PROVIDED RECORDS:
*** Begin section ***
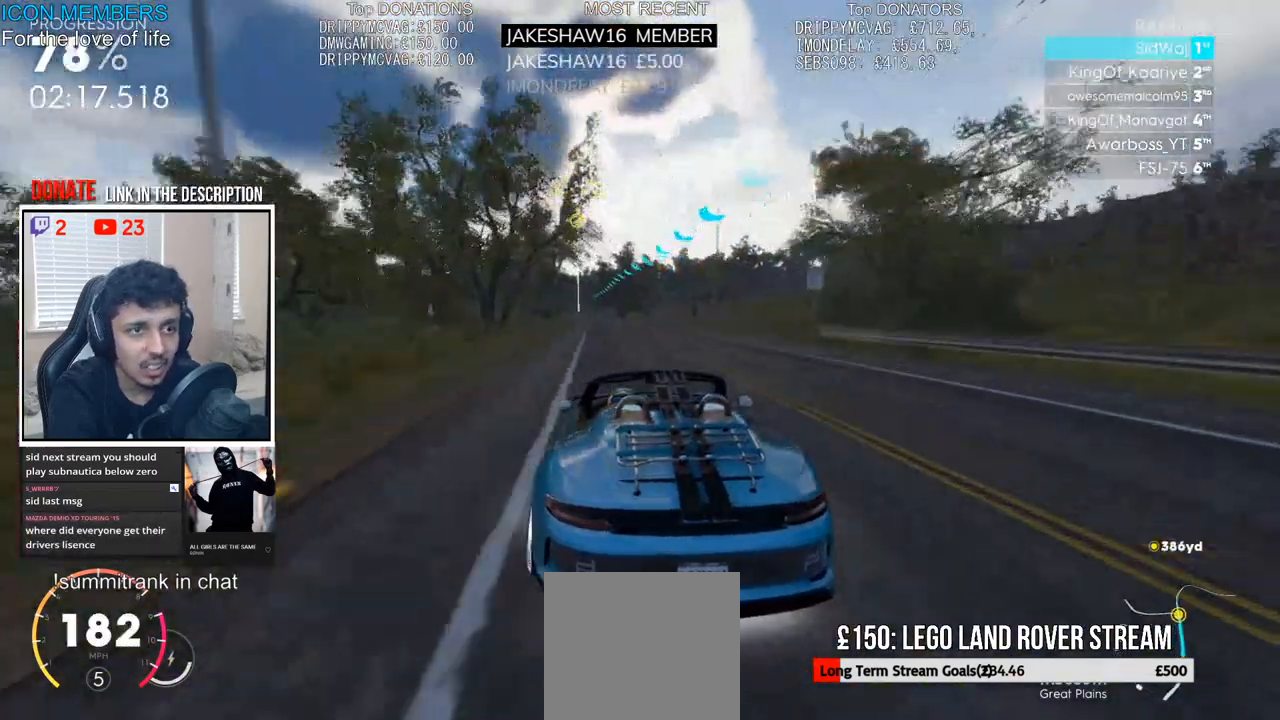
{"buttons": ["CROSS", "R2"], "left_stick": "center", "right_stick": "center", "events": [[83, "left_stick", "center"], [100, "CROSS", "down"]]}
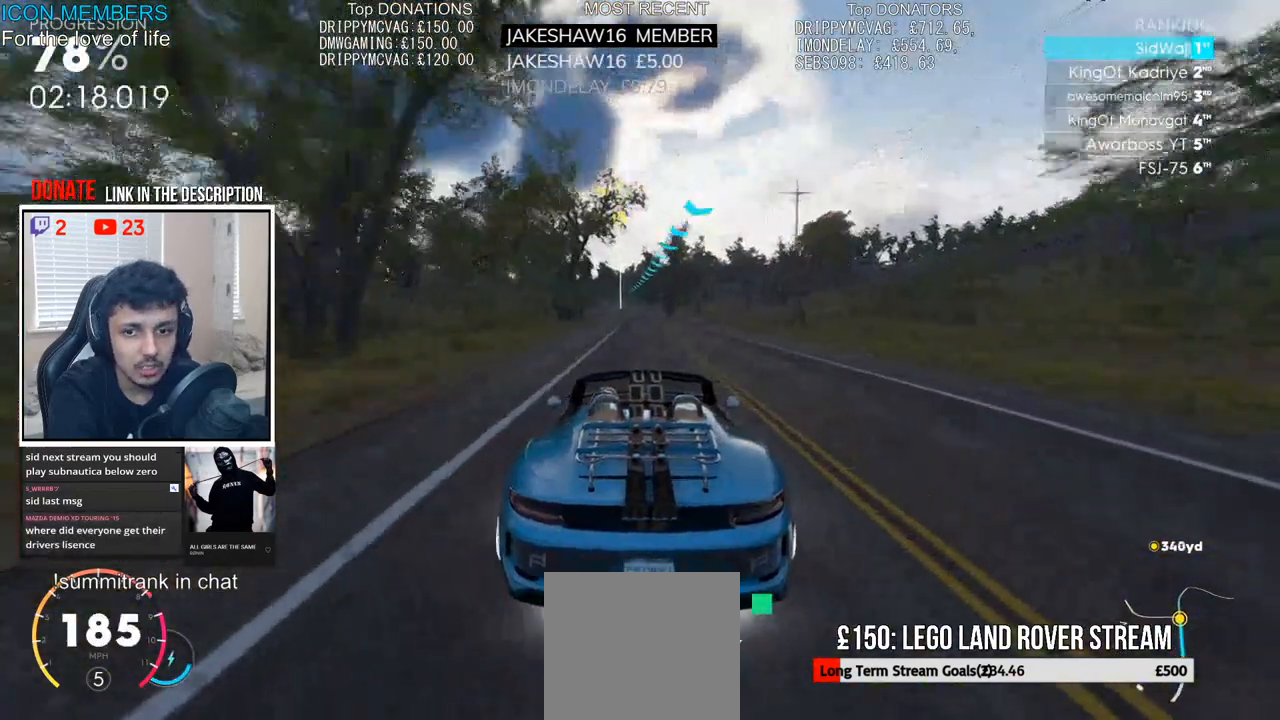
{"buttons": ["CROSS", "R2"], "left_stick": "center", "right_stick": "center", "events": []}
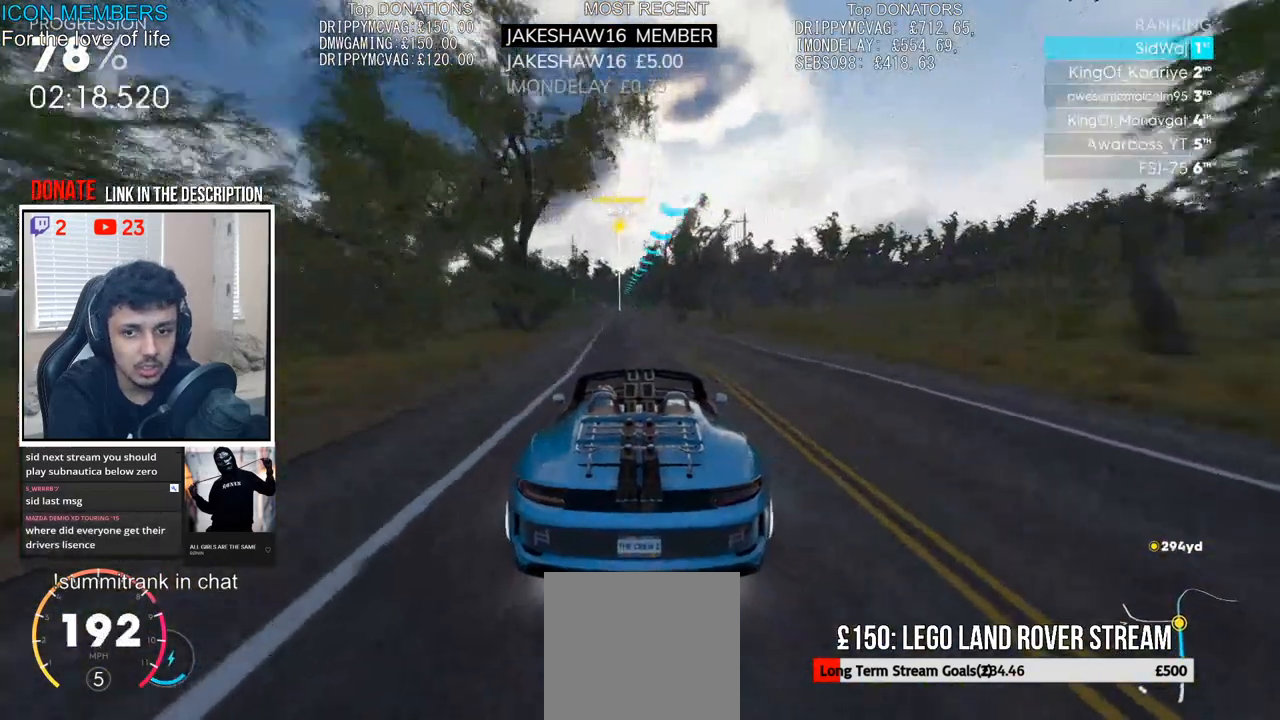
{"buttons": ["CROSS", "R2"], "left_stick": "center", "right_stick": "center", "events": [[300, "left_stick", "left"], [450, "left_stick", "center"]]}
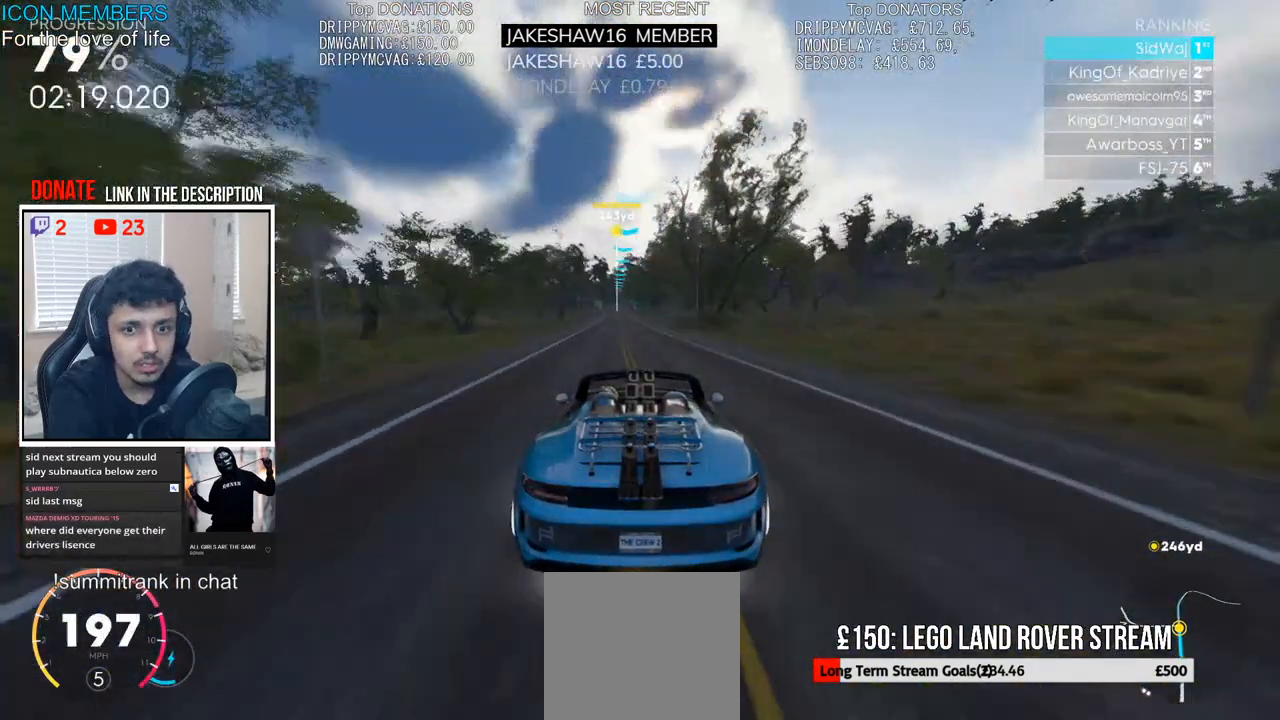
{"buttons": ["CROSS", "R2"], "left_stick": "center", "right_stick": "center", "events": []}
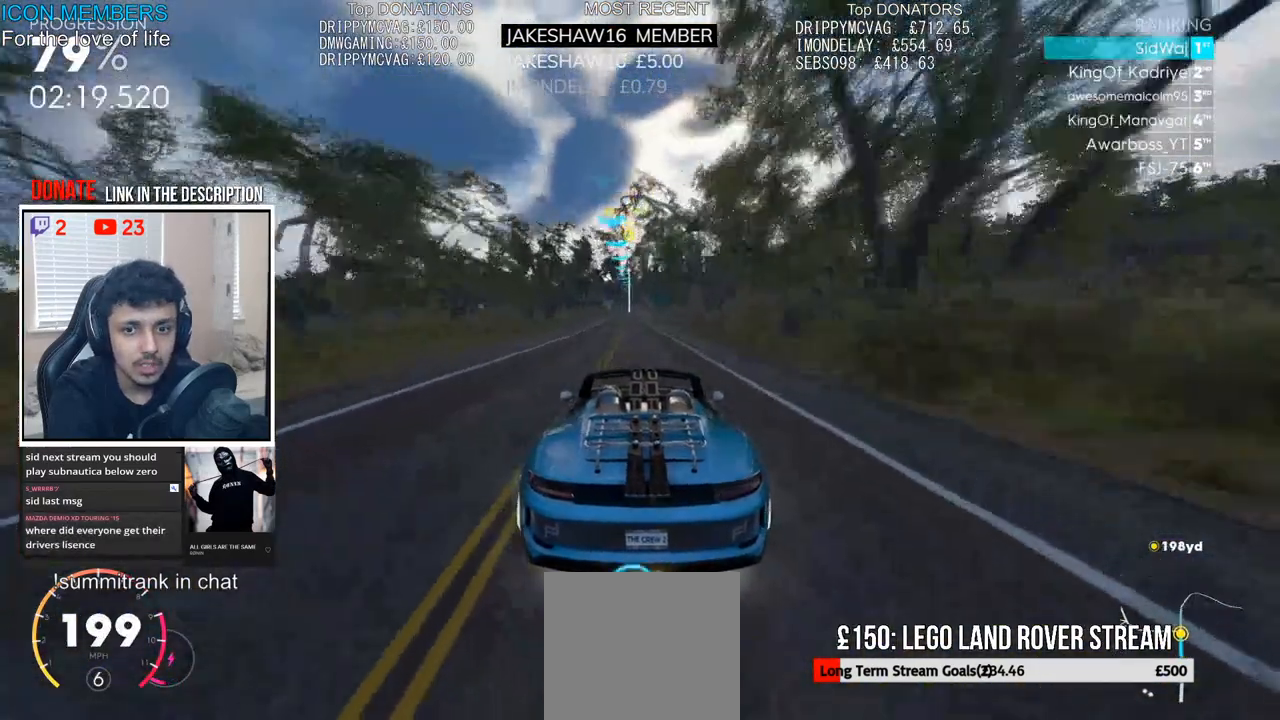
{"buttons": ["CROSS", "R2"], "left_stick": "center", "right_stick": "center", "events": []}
*** End section ***
WORK INSTRUCTION: Return each entry above unchanged. Leave the pictures out.

TASK SOLUTION:
{"buttons": ["CROSS", "R2"], "left_stick": "center", "right_stick": "center", "events": [[83, "left_stick", "center"], [100, "CROSS", "down"]]}
{"buttons": ["CROSS", "R2"], "left_stick": "center", "right_stick": "center", "events": []}
{"buttons": ["CROSS", "R2"], "left_stick": "center", "right_stick": "center", "events": [[300, "left_stick", "left"], [450, "left_stick", "center"]]}
{"buttons": ["CROSS", "R2"], "left_stick": "center", "right_stick": "center", "events": []}
{"buttons": ["CROSS", "R2"], "left_stick": "center", "right_stick": "center", "events": []}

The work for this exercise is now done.